▶ Task to complete
A faithful, word-for-word copy of the records is required, and it must contain no pictures.

▶ Data excerpts
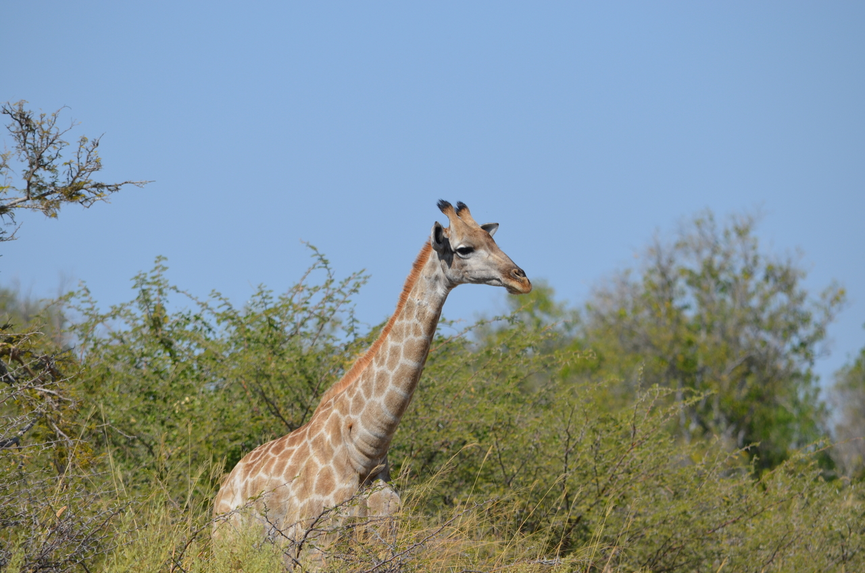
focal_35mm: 450
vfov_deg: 3.0
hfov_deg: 4.6
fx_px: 10791
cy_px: 286
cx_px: 432
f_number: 7.1
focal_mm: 300
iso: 200
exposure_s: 1/800
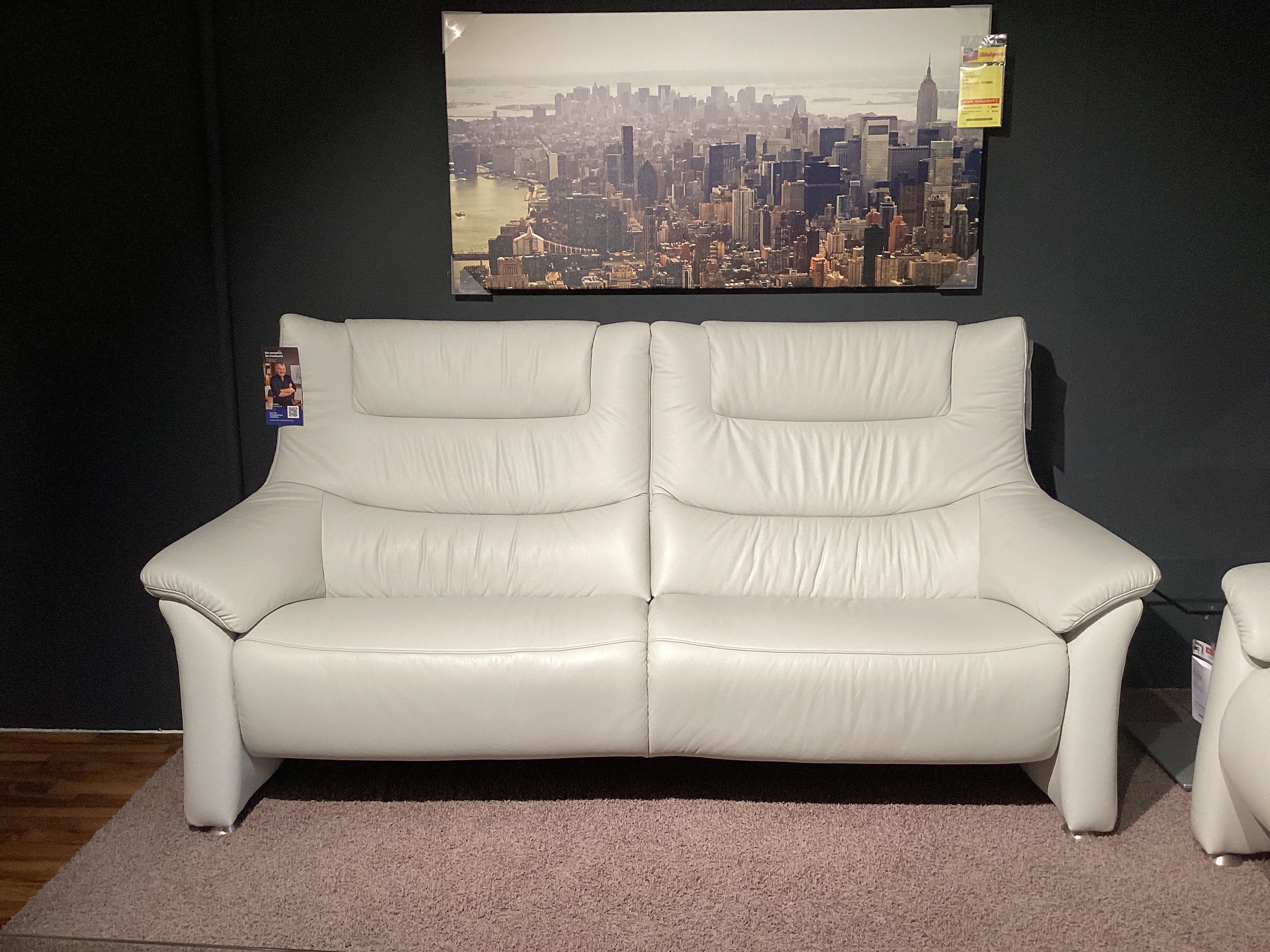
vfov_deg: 45.4
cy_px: 476
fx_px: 1137
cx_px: 635
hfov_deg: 58.4
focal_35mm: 31
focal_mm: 3.3
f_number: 2.4
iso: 80
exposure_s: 1/60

▶ Task answer
focal_35mm: 450
vfov_deg: 3.0
hfov_deg: 4.6
fx_px: 10791
cy_px: 286
cx_px: 432
f_number: 7.1
focal_mm: 300
iso: 200
exposure_s: 1/800
vfov_deg: 45.4
cy_px: 476
fx_px: 1137
cx_px: 635
hfov_deg: 58.4
focal_35mm: 31
focal_mm: 3.3
f_number: 2.4
iso: 80
exposure_s: 1/60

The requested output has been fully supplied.